None the less, if you are growing the business your staff feels it on a day-to-day basis. They are busier, and you aren’t hiring more help. With today’s free-agent employee mentality, more work is supposed to mean more compensation. How do you deal with those expectations?

If you had to cut wages or staff to get through the downturn, you probably realized an unforseen benefit. You began talking to your employees on a different level. You had to share at least some of the bad news, and explain what your plans were for survival. As things get better, it isn’t time to go back to your old ways. Keep sharing information.

Explain not only that business is improving, but by how much. Put it in context of how much was lost during the rough times. Place a number on how much more revenue would have been done if sales had stayed at 2007 levels. Let them know that a business doesn’t just pop out of a hole and move on, the hole has to be filled in first.

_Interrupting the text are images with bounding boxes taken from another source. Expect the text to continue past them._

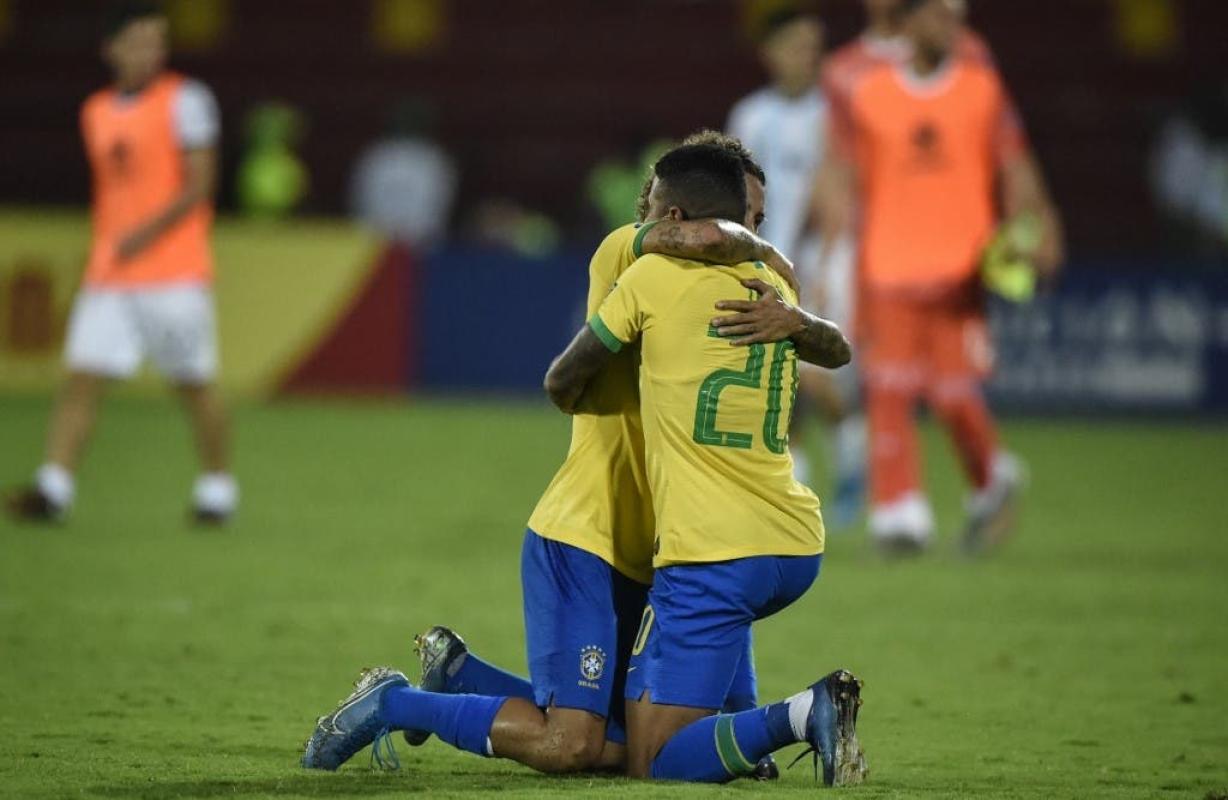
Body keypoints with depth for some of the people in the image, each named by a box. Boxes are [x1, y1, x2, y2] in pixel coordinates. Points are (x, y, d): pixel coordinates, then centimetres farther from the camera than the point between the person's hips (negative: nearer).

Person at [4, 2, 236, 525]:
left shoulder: (185, 100, -3)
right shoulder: (96, 113, 14)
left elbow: (200, 183, -9)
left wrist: (147, 232, -18)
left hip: (174, 274, -5)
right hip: (108, 277, 5)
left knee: (195, 385, 3)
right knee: (82, 379, -8)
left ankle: (217, 490, 18)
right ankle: (53, 489, -15)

Now may be a great time to announce an incentive system. When our businesses were growing year after year, many of us got sloppy with out fixed costs. We hired and gave out raises, creating structural expense that couldn’t be sustained in leaner times. We’ve fixed that, and it isn’t smart to head back down the same road.

Putting in an incentive program that shares success sends a powerful message. It tells your employees that you are willing to pay them more as business improves, but if it isn’t maintained, the benefits attached to the improvement will disappear just as quickly.